== Belge Alıntısı ==

Kuantum Şarkılar Bestelenmeyi Bekliyor
Avusturya'da bulunan Viyana Teknoloji Üniversitesi'nden kuramsal fizikçi Karl Svozil ve arkadaşı Volkmar Putz, kuantum kuramının ilginç özelliklerinden yararlanarak nasıl müzik ...
Yıldız Teknik Üniversitesi - Çevirmen/Editör
Avusturya'da bulunan Viyana Teknoloji Üniversitesi'nden kuramsal fizikçi Karl Svozil ve arkadaşı Volkmar Putz, kuantum kuramının ilginç özelliklerinden yararlanarak nasıl müzik yapılabileceğini konu alan çalışmalarını yayımladı. Ortaya çıkan sanat, müziğin kuantum eşdeğeri olup kuantum dünyasındaki tuhaf özelliklerin çoğunu barındırıyor.
Svozil ve Putz çalışmalarına bir notayı veya notaların oktavını kuantum formunda nasıl temsil edebileceklerini tartışarak ve kuantum müzik için matematiksel araçlar geliştirerek başlıyor. Bir kuantum oktavda bulunan yedi notayı, olasılıkları toplamı 1 olan bağımsız olaylar olarak düşünüyorlar. Bu senaryoda, kuantum müzik "7-boyutlu Hilbert uzayı" adı verilen bir matematiksel yapı ile temsil edilebiliyor. Böylece saf bir kuantum müziksel durum, her biri belli olasılığa sahip yedi notanın lineer kombinasyonu oluyor. Durumun zaman içindeki evrimi de bir kuantum melodi veriyor.

== Çıkarılan Bilgiler ==
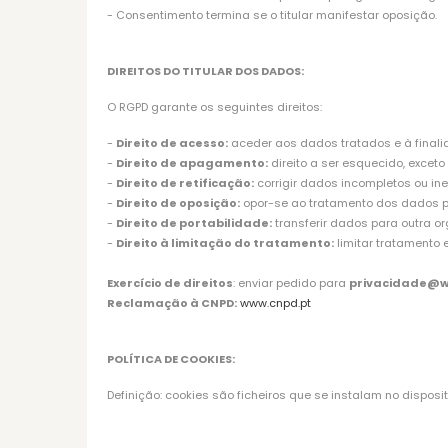
- Consentimento termina se o titular manifestar oposição.
DIREITOS DO TITULAR DOS DADOS:
O RGPD garante os seguintes direitos:
-
Direito de acesso:
aceder aos dados tratados e à finalid
-
Direito de apagamento:
direito a ser esquecido, exceto
-
Direito de retificação:
corrigir dados incompletos ou ine
-
Direito de oposição:
opor-se ao tratamento dos dados pes
-
Direito de portabilidade:
transferir dados para outra o
-
Direito à limitação do tratamento:
limitar tratamento 
Exercício de direitos
: enviar pedido para
privacidade@w
Reclamação à CNPD:
www.cnpd.pt
POLÍTICA DE COOKIES:
Definição: cookies são ficheiros que se instalam no disposit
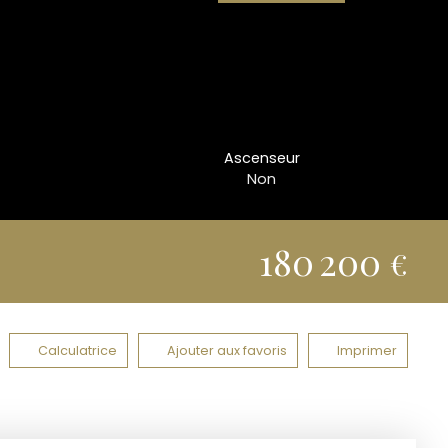
Ascenseur
Non
180 200
€
Calculatrice
Ajouter aux favoris
Imprimer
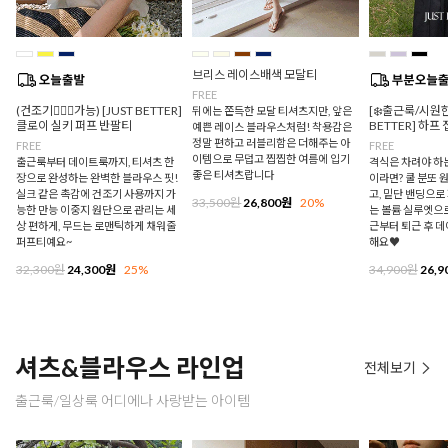
브리스 레이스배색 모달티
FREE
(건조기🙆🏻‍♀️가능) [JUST BETTER]
[❄️출근룩/시원한
뒤에는 쫀득한 모달 티셔츠지만, 앞은
클로이 실키 퍼프 반팔티
BETTER] 하프
예쁜 레이스 블라우스처럼! 착용감은
정말 편하고 러블리함은 더해주는 아
FREE
FREE
이템으로 무덥고 찝찝한 여름에 입기
출근룩부터 데이트룩까지, 티셔츠 한
격식은 차려야 하
좋은 티셔츠랍니다
장으로 완성하는 완벽한 블라우스 핏!
이라면? 쿨 분또 
실크 같은 촉감에 건조기 사용까지 가
고, 밑단 밴딩으
33,500원
26,800원
20%
능한 만능 이중지 원단으로 관리는 세
는 볼륨 실루엣으로
상 편하게, 무드는 로맨틱하게 채워줄
근부터 퇴근 후 
퍼프티예요~
해요♥
32,300원
24,300원
25%
34,900원
26,9
셔츠&블라우스 라인업
전체보기
출근룩/일상룩 어디에나 사랑받는 아이템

== Alıştırma Yönergesi ==
Lütfen kuantum müzik üzerine olan yazıyı baştan sona, hiçbir değişiklik yapmadan aktarın.

== Alıştırma Çıktısı ==
Kuantum Şarkılar Bestelenmeyi Bekliyor
Avusturya'da bulunan Viyana Teknoloji Üniversitesi'nden kuramsal fizikçi Karl Svozil ve arkadaşı Volkmar Putz, kuantum kuramının ilginç özelliklerinden yararlanarak nasıl müzik ...
Yıldız Teknik Üniversitesi - Çevirmen/Editör
Avusturya'da bulunan Viyana Teknoloji Üniversitesi'nden kuramsal fizikçi Karl Svozil ve arkadaşı Volkmar Putz, kuantum kuramının ilginç özelliklerinden yararlanarak nasıl müzik yapılabileceğini konu alan çalışmalarını yayımladı. Ortaya çıkan sanat, müziğin kuantum eşdeğeri olup kuantum dünyasındaki tuhaf özelliklerin çoğunu barındırıyor.
Svozil ve Putz çalışmalarına bir notayı veya notaların oktavını kuantum formunda nasıl temsil edebileceklerini tartışarak ve kuantum müzik için matematiksel araçlar geliştirerek başlıyor. Bir kuantum oktavda bulunan yedi notayı, olasılıkları toplamı 1 olan bağımsız olaylar olarak düşünüyorlar. Bu senaryoda, kuantum müzik "7-boyutlu Hilbert uzayı" adı verilen bir matematiksel yapı ile temsil edilebiliyor. Böylece saf bir kuantum müziksel durum, her biri belli olasılığa sahip yedi notanın lineer kombinasyonu oluyor. Durumun zaman içindeki evrimi de bir kuantum melodi veriyor.